What is needed >>
Look through the records and copy each line that has "source" in it.
== Segment start ==
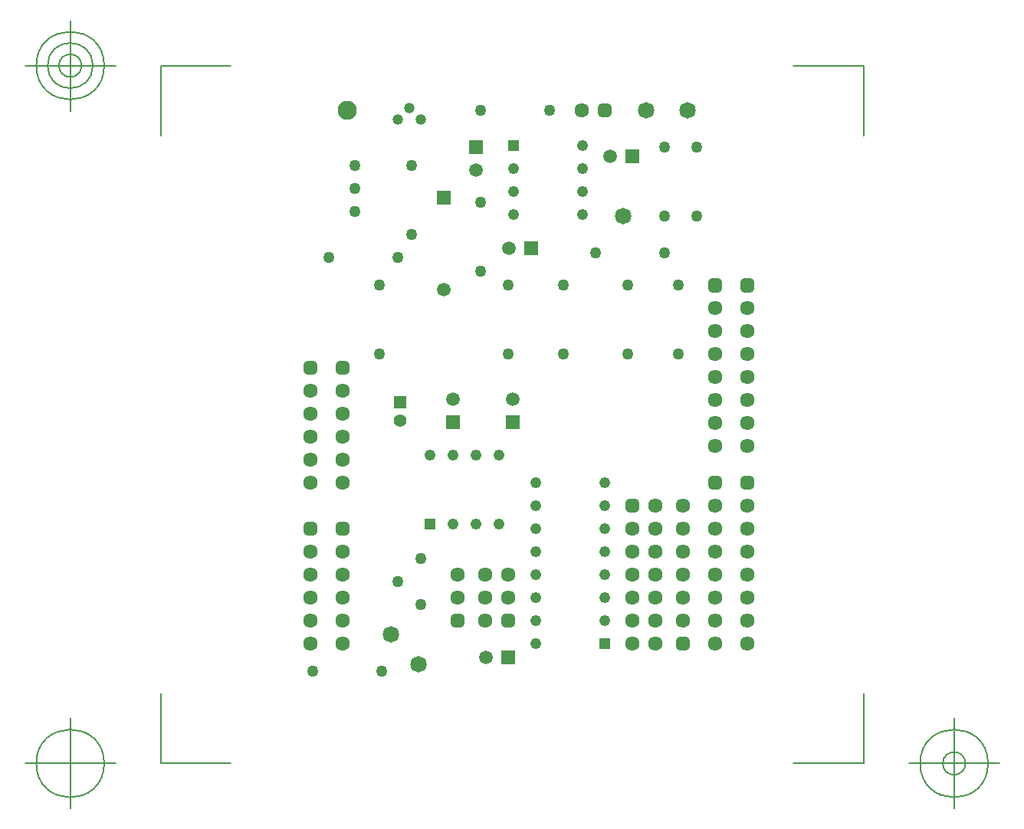
<source format=gbr>
G04 Generated by Ultiboard 11.0 *
%FSLAX25Y25*%
%MOIN*%

%ADD10C,0.00500*%
%ADD11C,0.05000*%
%ADD12C,0.06334*%
%ADD13R,0.02083X0.02083*%
%ADD14C,0.03917*%
%ADD15C,0.07166*%
%ADD16C,0.04666*%
%ADD17C,0.08334*%
%ADD18C,0.04900*%
%ADD19R,0.04900X0.04900*%
%ADD20C,0.05906*%
%ADD21R,0.05906X0.05906*%
%ADD22R,0.05512X0.05512*%
%ADD23C,0.05512*%


G04 ColorRGB FF00CC for the following layer *
%LNSolder Mask Top*%
%LPD*%
%FSLAX25Y25*%
%MOIN*%
G54D10*
X-55184Y-32103D02*
X-55184Y-1743D01*
X-55184Y-32103D02*
X-24620Y-32103D01*
X250456Y-32103D02*
X219892Y-32103D01*
X250456Y-32103D02*
X250456Y-1743D01*
X250456Y271500D02*
X250456Y241140D01*
X250456Y271500D02*
X219892Y271500D01*
X-55184Y271500D02*
X-24620Y271500D01*
X-55184Y271500D02*
X-55184Y241140D01*
X-74869Y-32103D02*
X-114239Y-32103D01*
X-94554Y-51788D02*
X-94554Y-12418D01*
X-109318Y-32103D02*
G75*
D01*
G02X-109318Y-32103I14764J0*
G01*
X270141Y-32103D02*
X309511Y-32103D01*
X289826Y-51788D02*
X289826Y-12418D01*
X275062Y-32103D02*
G75*
D01*
G02X275062Y-32103I14764J0*
G01*
X284904Y-32103D02*
G75*
D01*
G02X284904Y-32103I4921J0*
G01*
X-74869Y271500D02*
X-114239Y271500D01*
X-94554Y251815D02*
X-94554Y291185D01*
X-109318Y271500D02*
G75*
D01*
G02X-109318Y271500I14764J0*
G01*
X-104396Y271500D02*
G75*
D01*
G02X-104396Y271500I9843J0*
G01*
X-99475Y271500D02*
G75*
D01*
G02X-99475Y271500I4921J0*
G01*
G54D11*
X84000Y252000D03*
X114000Y252000D03*
X48000Y47000D03*
X58000Y37000D03*
X58000Y57000D03*
X11000Y8000D03*
X41000Y8000D03*
X48000Y188000D03*
X18000Y188000D03*
X40000Y146000D03*
X40000Y176000D03*
X29400Y218000D03*
X29400Y208000D03*
X29400Y228000D03*
X54000Y198000D03*
X54000Y228000D03*
X84000Y182000D03*
X84000Y212000D03*
X96000Y146000D03*
X96000Y176000D03*
X120000Y146000D03*
X120000Y176000D03*
X134000Y190000D03*
X164000Y190000D03*
X148000Y146000D03*
X148000Y176000D03*
X170000Y146000D03*
X170000Y176000D03*
X164000Y206000D03*
X164000Y236000D03*
X178000Y206000D03*
X178000Y236000D03*
G54D12*
X128000Y252000D03*
X24000Y130000D03*
X24000Y90000D03*
X24000Y110000D03*
X24000Y100000D03*
X24000Y120000D03*
X10000Y130000D03*
X10000Y90000D03*
X10000Y110000D03*
X10000Y100000D03*
X10000Y120000D03*
X10000Y60000D03*
X10000Y30000D03*
X10000Y20000D03*
X10000Y50000D03*
X10000Y40000D03*
X24000Y60000D03*
X24000Y30000D03*
X24000Y20000D03*
X24000Y50000D03*
X24000Y40000D03*
X96000Y50000D03*
X96000Y40000D03*
X86000Y30000D03*
X86000Y50000D03*
X86000Y40000D03*
X74000Y50000D03*
X74000Y40000D03*
X186006Y125909D03*
X186006Y115909D03*
X186006Y105909D03*
X186006Y135909D03*
X186006Y155909D03*
X186006Y145909D03*
X186006Y165909D03*
X200006Y125909D03*
X200006Y105909D03*
X200006Y115909D03*
X200006Y155909D03*
X200006Y135909D03*
X200006Y145909D03*
X200006Y165909D03*
X186006Y70000D03*
X186006Y20000D03*
X186006Y30000D03*
X186006Y50000D03*
X186006Y40000D03*
X186006Y60000D03*
X186006Y80000D03*
X172000Y60000D03*
X172000Y30000D03*
X172000Y50000D03*
X172000Y40000D03*
X172000Y80000D03*
X172000Y70000D03*
X160000Y60000D03*
X150000Y60000D03*
X160000Y30000D03*
X160000Y20000D03*
X160000Y50000D03*
X160000Y40000D03*
X150000Y30000D03*
X150000Y20000D03*
X150000Y50000D03*
X150000Y40000D03*
X160000Y80000D03*
X160000Y70000D03*
X150000Y70000D03*
X200000Y60000D03*
X200000Y30000D03*
X200000Y20000D03*
X200000Y50000D03*
X200000Y40000D03*
X200000Y80000D03*
X200000Y70000D03*
G54D13*
X138000Y252000D03*
X24000Y140000D03*
X10000Y140000D03*
X10000Y70000D03*
X24000Y70000D03*
X96000Y30000D03*
X74000Y30000D03*
X186006Y175909D03*
X200006Y175909D03*
X186006Y90000D03*
X172000Y20000D03*
X150000Y80000D03*
X200000Y90000D03*
G54D14*
X136959Y250959D02*
X139041Y250959D01*
X139041Y253041D01*
X136959Y253041D01*
X136959Y250959D01*D02*
X22959Y138959D02*
X25041Y138959D01*
X25041Y141041D01*
X22959Y141041D01*
X22959Y138959D01*D02*
X8959Y138959D02*
X11041Y138959D01*
X11041Y141041D01*
X8959Y141041D01*
X8959Y138959D01*D02*
X8959Y68959D02*
X11041Y68959D01*
X11041Y71041D01*
X8959Y71041D01*
X8959Y68959D01*D02*
X22959Y68959D02*
X25041Y68959D01*
X25041Y71041D01*
X22959Y71041D01*
X22959Y68959D01*D02*
X94959Y28959D02*
X97041Y28959D01*
X97041Y31041D01*
X94959Y31041D01*
X94959Y28959D01*D02*
X72959Y28959D02*
X75041Y28959D01*
X75041Y31041D01*
X72959Y31041D01*
X72959Y28959D01*D02*
X184965Y174868D02*
X187047Y174868D01*
X187047Y176950D01*
X184965Y176950D01*
X184965Y174868D01*D02*
X198965Y174868D02*
X201047Y174868D01*
X201047Y176950D01*
X198965Y176950D01*
X198965Y174868D01*D02*
X184965Y88959D02*
X187047Y88959D01*
X187047Y91041D01*
X184965Y91041D01*
X184965Y88959D01*D02*
X170959Y18959D02*
X173041Y18959D01*
X173041Y21041D01*
X170959Y21041D01*
X170959Y18959D01*D02*
X148959Y78959D02*
X151041Y78959D01*
X151041Y81041D01*
X148959Y81041D01*
X148959Y78959D01*D02*
X198959Y88959D02*
X201041Y88959D01*
X201041Y91041D01*
X198959Y91041D01*
X198959Y88959D01*D02*
G54D15*
X156000Y252000D03*
X174000Y252000D03*
X57000Y11000D03*
X45000Y24000D03*
X146000Y206000D03*
G54D16*
X53000Y253000D03*
X48000Y248000D03*
X58000Y248000D03*
G54D17*
X26000Y252000D03*
G54D18*
X128333Y206766D03*
X128333Y216766D03*
X128333Y236766D03*
X128333Y226766D03*
X98333Y206766D03*
X98333Y216766D03*
X98333Y226766D03*
X108000Y60000D03*
X108000Y30000D03*
X108000Y20000D03*
X108000Y50000D03*
X108000Y40000D03*
X108000Y80000D03*
X108000Y70000D03*
X108000Y90000D03*
X138000Y60000D03*
X138000Y30000D03*
X138000Y50000D03*
X138000Y40000D03*
X138000Y80000D03*
X138000Y70000D03*
X138000Y90000D03*
X62000Y102000D03*
X92000Y72000D03*
X92000Y102000D03*
X82000Y72000D03*
X72000Y72000D03*
X82000Y102000D03*
X72000Y102000D03*
G54D19*
X98333Y236766D03*
X138000Y20000D03*
X62000Y72000D03*
G54D20*
X72000Y126285D03*
X98000Y126285D03*
X86157Y14000D03*
X68000Y174000D03*
X96157Y192000D03*
X82000Y226157D03*
X140157Y232000D03*
G54D21*
X72000Y116443D03*
X98000Y116443D03*
X96000Y14000D03*
X68000Y214000D03*
X106000Y192000D03*
X82000Y236000D03*
X150000Y232000D03*
G54D22*
X49000Y125000D03*
G54D23*
X49000Y117126D03*

M00*

</source>
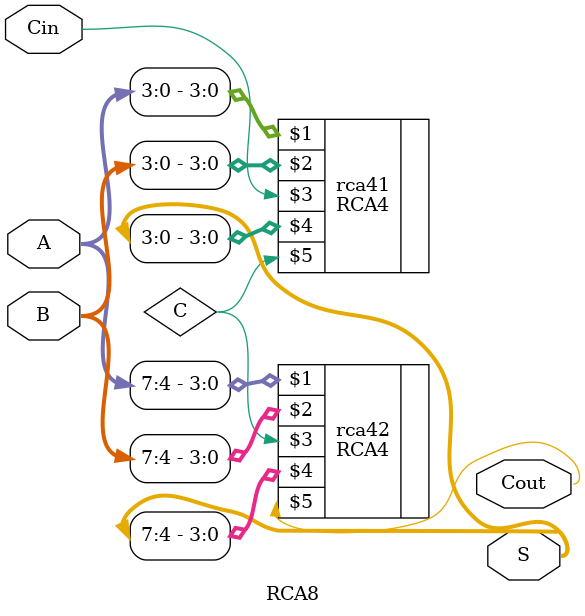
<source format=v>
`timescale 1ns / 1ps


module RCA8(
    input [7:0]A, B,
    input Cin,
    output [7:0]S,
    output Cout
    );
    
    wire C;
    
    RCA4 rca41(A[3:0], B[3:0], Cin, S[3:0], C);
    RCA4 rca42(A[7:4], B[7:4], C, S[7:4], Cout);
    
endmodule

</source>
== Segment end ==
Written response >>
<source format=gbr>
</source>
<source format=v>
</source>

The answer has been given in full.